**Problem to work on**
Check each line of the data below for the string "Hannover", then state how many have it and nothing else.

-=-=-=-=-

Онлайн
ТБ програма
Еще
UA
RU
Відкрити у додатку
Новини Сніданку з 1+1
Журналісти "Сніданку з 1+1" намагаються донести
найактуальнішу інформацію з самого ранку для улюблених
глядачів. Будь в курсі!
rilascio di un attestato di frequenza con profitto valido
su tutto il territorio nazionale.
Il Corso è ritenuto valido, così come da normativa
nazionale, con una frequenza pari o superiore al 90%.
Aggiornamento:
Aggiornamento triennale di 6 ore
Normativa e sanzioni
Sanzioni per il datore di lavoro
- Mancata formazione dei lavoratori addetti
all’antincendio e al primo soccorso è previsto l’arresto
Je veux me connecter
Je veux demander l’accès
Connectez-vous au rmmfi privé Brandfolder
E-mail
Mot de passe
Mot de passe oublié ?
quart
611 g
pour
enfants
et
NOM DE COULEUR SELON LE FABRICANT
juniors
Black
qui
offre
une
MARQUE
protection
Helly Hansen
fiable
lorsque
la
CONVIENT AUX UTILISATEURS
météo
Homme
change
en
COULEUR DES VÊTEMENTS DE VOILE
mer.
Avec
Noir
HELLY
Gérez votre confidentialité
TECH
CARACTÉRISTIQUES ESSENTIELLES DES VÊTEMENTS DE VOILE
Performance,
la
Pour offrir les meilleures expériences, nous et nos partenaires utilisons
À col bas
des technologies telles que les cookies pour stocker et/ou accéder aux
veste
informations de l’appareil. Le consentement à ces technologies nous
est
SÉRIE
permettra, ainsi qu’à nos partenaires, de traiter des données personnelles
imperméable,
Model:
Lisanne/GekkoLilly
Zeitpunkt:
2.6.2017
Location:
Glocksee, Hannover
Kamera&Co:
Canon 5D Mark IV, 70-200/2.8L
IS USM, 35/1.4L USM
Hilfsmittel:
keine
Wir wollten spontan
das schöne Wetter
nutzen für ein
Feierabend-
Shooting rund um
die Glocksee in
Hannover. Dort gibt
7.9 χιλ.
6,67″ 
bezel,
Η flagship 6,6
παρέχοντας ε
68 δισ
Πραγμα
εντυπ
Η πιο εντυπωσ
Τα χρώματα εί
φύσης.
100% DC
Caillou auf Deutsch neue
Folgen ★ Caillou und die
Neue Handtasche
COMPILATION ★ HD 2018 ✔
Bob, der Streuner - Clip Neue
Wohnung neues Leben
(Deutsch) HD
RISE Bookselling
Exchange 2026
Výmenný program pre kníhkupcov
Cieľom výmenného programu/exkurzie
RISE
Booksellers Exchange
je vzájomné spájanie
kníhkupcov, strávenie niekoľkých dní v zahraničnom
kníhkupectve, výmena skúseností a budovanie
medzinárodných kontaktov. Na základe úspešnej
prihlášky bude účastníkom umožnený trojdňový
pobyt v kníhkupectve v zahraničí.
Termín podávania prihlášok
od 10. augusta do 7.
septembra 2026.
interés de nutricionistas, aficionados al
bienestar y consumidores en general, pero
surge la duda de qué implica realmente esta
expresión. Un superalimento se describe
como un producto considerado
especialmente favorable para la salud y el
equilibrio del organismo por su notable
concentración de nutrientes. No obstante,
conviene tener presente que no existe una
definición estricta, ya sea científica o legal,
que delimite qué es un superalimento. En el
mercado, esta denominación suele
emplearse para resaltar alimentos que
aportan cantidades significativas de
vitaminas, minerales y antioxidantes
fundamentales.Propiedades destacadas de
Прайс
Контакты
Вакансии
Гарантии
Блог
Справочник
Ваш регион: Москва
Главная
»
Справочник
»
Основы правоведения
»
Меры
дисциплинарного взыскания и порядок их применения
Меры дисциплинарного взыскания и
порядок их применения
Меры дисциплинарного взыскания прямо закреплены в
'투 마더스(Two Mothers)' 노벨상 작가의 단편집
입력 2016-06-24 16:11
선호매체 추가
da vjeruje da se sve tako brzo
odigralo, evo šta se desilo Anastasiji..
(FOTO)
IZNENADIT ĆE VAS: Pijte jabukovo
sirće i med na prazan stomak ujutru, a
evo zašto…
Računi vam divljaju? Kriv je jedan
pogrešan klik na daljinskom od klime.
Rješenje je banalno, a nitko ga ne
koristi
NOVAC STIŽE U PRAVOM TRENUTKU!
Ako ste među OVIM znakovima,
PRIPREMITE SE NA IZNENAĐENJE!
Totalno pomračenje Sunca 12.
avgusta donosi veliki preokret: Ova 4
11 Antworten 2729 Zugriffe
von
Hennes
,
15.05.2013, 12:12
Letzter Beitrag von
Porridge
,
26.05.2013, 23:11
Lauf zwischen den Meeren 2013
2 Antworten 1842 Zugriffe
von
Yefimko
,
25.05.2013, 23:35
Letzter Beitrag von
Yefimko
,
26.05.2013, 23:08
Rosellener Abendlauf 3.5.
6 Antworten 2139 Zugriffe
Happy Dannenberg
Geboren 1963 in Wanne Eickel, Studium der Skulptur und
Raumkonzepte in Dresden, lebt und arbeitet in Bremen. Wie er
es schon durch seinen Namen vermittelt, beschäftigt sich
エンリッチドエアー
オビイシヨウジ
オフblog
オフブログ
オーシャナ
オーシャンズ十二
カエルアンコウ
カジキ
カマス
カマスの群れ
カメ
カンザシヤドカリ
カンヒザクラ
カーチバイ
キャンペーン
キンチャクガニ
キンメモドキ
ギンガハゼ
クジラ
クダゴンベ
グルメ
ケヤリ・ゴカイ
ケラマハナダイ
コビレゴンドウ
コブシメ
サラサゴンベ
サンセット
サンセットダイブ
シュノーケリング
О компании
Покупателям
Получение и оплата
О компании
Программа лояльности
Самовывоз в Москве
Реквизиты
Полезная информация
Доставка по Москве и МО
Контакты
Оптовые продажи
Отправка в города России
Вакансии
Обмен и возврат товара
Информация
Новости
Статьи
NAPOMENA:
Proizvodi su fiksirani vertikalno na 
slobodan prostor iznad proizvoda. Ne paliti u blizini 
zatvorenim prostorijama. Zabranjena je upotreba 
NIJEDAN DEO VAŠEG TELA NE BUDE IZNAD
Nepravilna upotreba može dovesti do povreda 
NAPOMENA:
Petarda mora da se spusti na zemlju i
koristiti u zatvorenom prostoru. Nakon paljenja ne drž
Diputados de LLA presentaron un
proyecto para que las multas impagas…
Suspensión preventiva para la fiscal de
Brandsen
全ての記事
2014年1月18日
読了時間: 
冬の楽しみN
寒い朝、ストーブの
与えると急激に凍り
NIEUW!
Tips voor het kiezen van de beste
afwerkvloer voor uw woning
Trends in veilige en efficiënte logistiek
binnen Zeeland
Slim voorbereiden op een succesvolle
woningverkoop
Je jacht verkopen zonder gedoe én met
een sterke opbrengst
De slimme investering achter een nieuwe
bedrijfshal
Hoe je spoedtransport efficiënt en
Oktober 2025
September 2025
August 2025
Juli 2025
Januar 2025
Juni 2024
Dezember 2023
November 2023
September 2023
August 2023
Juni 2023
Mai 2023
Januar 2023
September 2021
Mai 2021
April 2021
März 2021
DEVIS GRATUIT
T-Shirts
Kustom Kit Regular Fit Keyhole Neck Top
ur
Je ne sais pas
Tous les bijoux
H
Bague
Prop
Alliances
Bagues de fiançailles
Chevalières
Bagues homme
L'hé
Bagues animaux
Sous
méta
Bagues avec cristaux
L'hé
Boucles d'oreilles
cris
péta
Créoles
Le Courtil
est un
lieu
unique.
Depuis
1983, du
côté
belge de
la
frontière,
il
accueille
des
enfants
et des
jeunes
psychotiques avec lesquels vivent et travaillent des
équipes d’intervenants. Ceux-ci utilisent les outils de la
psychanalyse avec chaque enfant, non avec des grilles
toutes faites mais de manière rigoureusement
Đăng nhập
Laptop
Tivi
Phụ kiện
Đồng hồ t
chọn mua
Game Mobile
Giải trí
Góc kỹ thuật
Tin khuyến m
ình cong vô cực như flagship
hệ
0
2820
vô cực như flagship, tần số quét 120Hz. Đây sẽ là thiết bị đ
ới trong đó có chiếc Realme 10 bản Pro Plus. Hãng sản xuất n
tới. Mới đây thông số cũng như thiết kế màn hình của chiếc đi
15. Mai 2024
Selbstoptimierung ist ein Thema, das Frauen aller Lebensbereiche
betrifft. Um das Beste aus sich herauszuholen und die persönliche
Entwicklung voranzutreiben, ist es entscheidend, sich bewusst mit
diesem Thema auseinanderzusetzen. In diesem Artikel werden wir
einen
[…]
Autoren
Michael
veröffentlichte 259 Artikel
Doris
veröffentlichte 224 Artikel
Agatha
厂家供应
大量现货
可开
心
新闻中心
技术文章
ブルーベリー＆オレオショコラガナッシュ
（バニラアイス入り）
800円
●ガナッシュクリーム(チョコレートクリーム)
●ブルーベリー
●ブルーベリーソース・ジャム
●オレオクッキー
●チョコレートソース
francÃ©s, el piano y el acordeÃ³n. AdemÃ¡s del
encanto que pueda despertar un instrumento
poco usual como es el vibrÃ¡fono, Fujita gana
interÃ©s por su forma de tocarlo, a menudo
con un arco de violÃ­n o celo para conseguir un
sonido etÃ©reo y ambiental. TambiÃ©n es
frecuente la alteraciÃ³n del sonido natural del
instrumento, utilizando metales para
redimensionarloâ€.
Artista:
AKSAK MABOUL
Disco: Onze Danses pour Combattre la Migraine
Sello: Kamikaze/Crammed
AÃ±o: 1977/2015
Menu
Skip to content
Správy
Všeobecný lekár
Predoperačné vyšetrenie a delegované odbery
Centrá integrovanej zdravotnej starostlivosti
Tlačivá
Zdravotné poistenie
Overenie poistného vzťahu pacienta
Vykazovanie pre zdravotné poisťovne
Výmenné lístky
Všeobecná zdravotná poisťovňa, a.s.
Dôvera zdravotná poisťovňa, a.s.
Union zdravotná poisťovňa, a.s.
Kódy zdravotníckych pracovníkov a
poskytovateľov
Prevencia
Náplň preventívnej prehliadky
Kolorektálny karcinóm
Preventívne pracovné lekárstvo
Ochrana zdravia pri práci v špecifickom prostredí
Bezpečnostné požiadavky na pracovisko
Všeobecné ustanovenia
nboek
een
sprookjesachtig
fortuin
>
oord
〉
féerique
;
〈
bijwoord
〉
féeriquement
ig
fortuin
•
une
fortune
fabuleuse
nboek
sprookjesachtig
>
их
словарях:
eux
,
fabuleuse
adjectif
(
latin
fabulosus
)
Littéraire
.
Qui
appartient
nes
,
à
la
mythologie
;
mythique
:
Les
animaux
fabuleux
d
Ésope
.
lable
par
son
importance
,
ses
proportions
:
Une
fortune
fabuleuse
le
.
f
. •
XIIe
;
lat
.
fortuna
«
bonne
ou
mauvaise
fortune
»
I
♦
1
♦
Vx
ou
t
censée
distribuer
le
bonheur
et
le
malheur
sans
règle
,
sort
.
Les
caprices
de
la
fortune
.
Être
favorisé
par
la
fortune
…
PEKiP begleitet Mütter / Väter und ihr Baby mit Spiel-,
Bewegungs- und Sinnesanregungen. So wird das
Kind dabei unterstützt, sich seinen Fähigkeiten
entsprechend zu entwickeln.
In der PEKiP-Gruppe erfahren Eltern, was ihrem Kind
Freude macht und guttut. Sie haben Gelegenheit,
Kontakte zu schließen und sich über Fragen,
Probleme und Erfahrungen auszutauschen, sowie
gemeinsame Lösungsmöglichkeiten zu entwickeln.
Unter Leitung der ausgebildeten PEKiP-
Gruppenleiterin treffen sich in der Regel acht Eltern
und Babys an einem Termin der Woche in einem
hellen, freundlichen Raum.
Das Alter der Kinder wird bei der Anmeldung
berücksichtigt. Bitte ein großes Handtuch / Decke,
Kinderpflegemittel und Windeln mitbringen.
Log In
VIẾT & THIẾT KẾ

-=-=-=-=-

**Expected answer**
2